J'ai toujours joué à la bonne élève, mais je préférais écrire des poèmes que de faire mes devoirs.
Je n'ai plus l'âge d'aller à l'école, des devoirs j'en ai beaucoup et je n'ai toujours pas envie de les faire, alors pour marquer cette rentrée sous le signe de la poésie, je décide d'écrire un poème par jour, instantané, avec une photo du jour.
En hommage à mon grand-père Robert, qui écrivait de magnifiques poèmes et que je n'ai pas eu la chance de rencontrer. Pour ma mère qui m'a tant donné et dont je réalise quelques rêves, pour qu'elle ne perde jamais son inspiration poétique.

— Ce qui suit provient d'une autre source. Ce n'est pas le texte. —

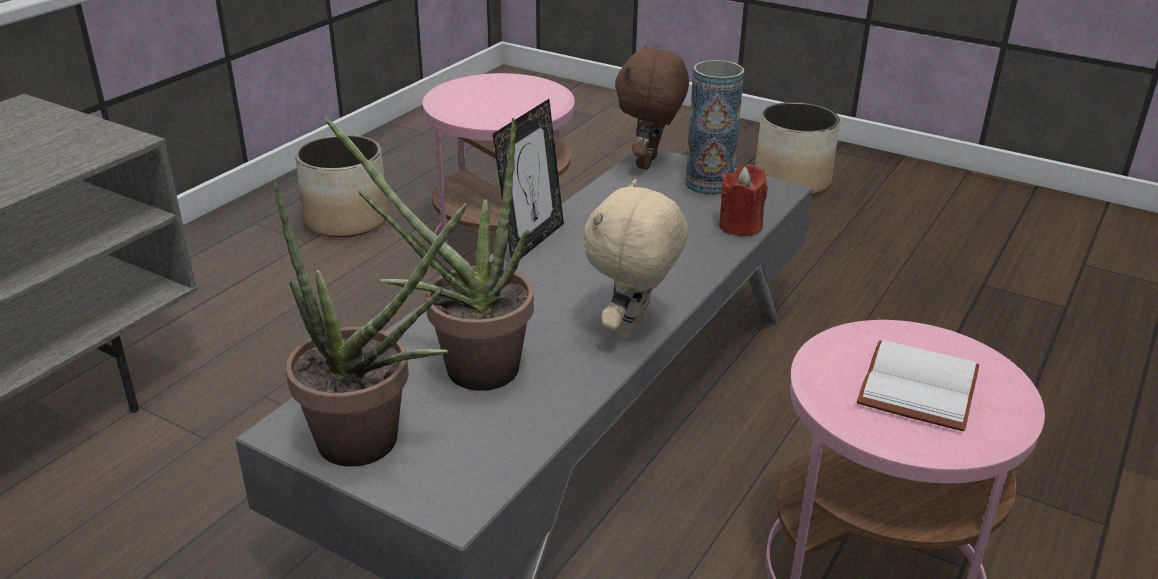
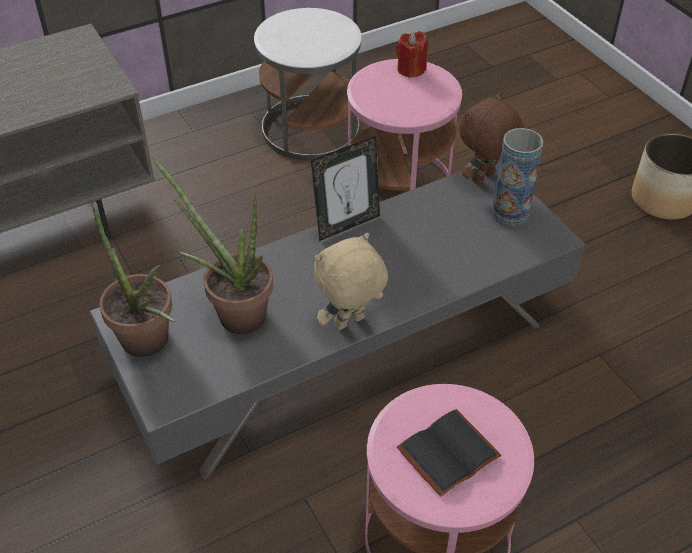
camera: 30 degrees right, 15 degrees up
(346, 220) = (310, 129): planter -> white side table
(740, 226) = (497, 262): red candle -> red candle (411, 69)
(914, 385) = (447, 450): white book -> black book

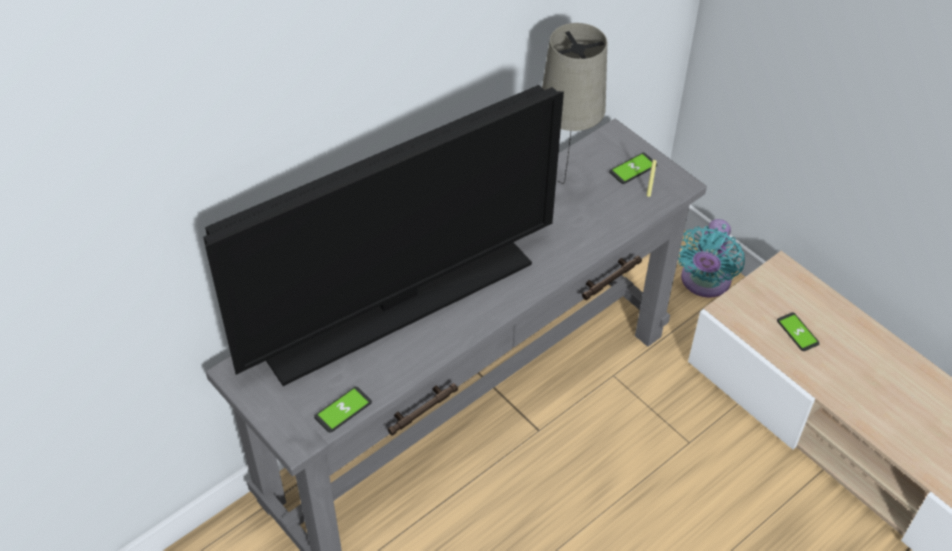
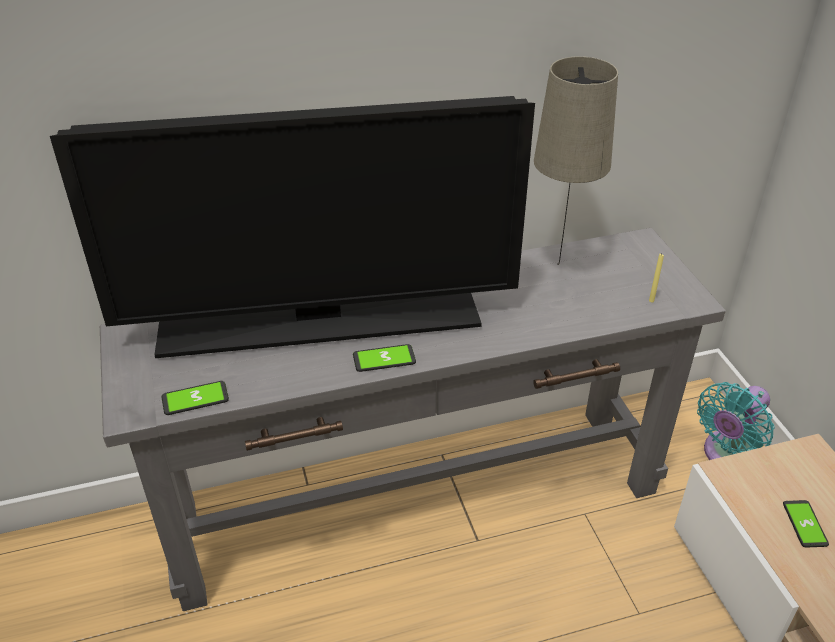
camera: 25 degrees right, 10 degrees down
(633, 169) = (646, 274): phone -> phone (384, 359)

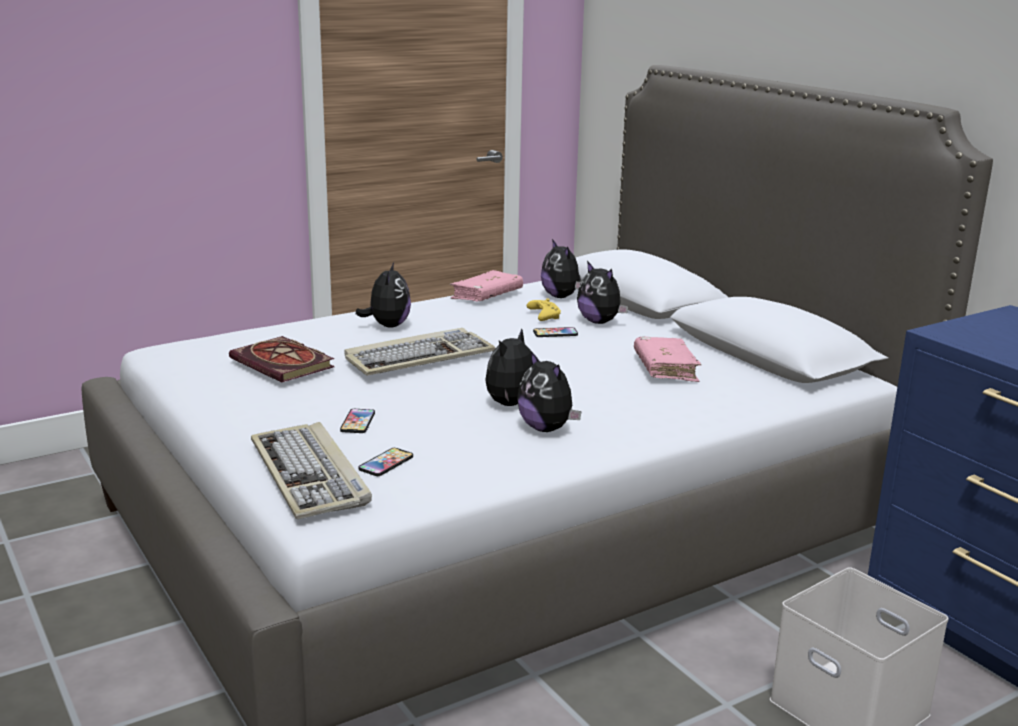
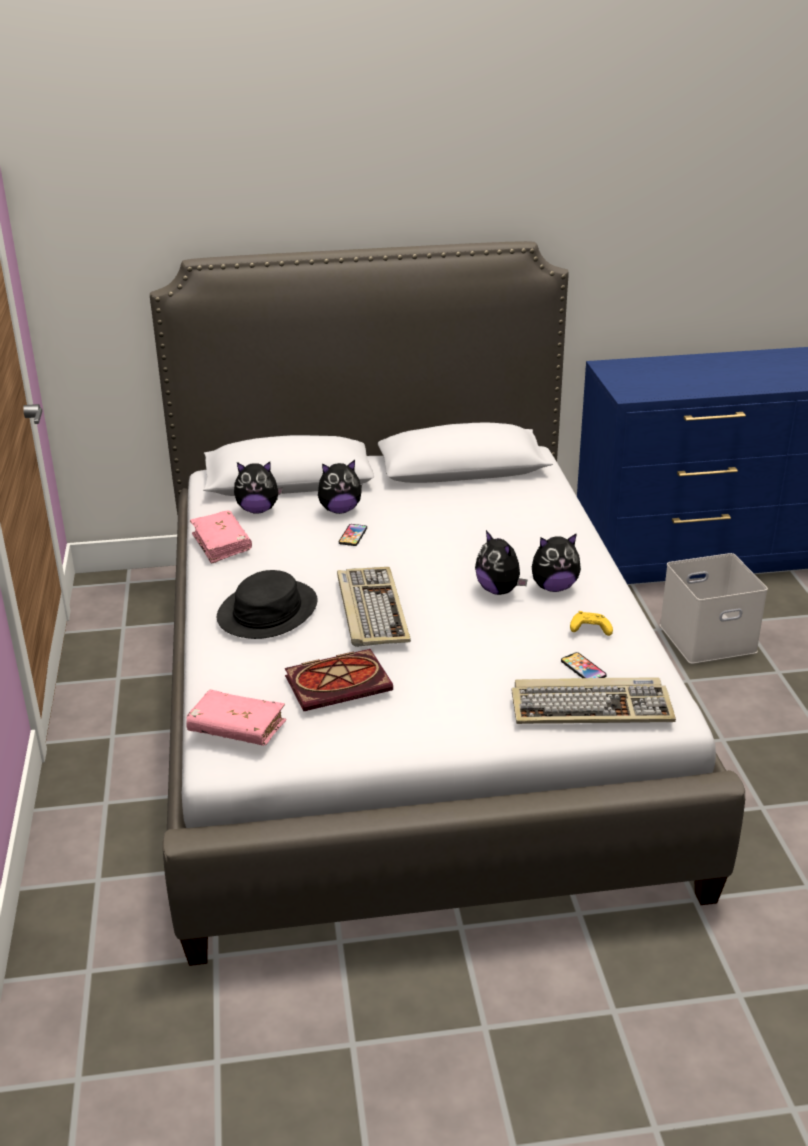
camera: 65 degrees left, 10 degrees up
(358, 422) = (494, 668): phone -> none
(387, 326) = (267, 611): plush toy -> black hat
(543, 316) = (304, 530): yellow game controller -> yellow game controller (589, 630)
(665, 369) = (467, 512): pink book -> pink book (237, 728)

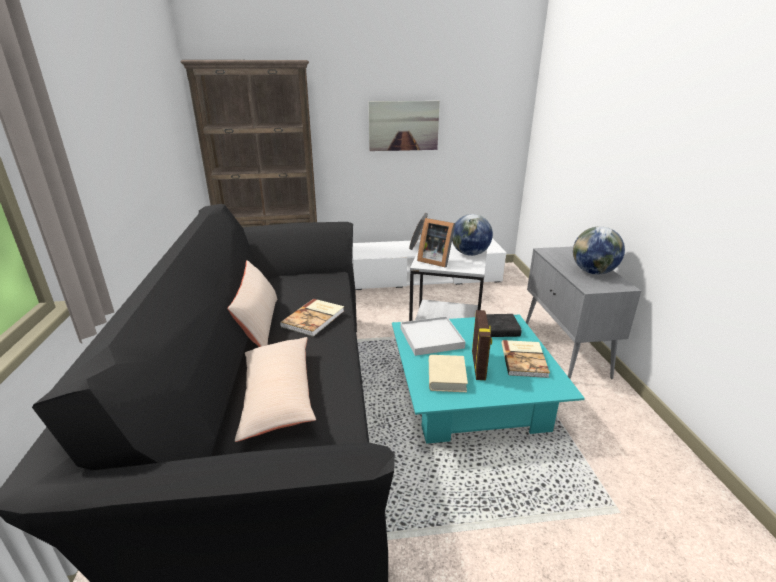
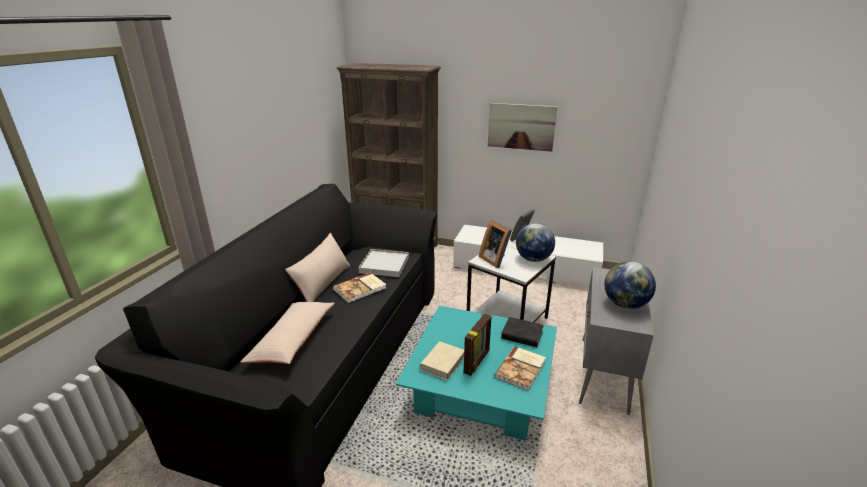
camera: 25 degrees right, 0 degrees up
(431, 338) = (458, 327): white tray -> white tray (384, 265)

Un défi d'inspiration et de constance, un ancrage de mots là où je n'ai plus de domicile fixe, où les certitudes finissent en fumée, et où seul compte l'élan de vie, passionné, de vivre pleinement avec plus de conscience et d'intégrité, de joie et d'amour.
L'écriture est une manière de transmuter les ombres et de créer sa réalité.
Voici mon poème de rentrée, brut, avec tout ce qui grouillait de vivant en moi. Je lâche la perfection et je lâche tout jugement. Juste des mots qui jouent ensemble à la récré.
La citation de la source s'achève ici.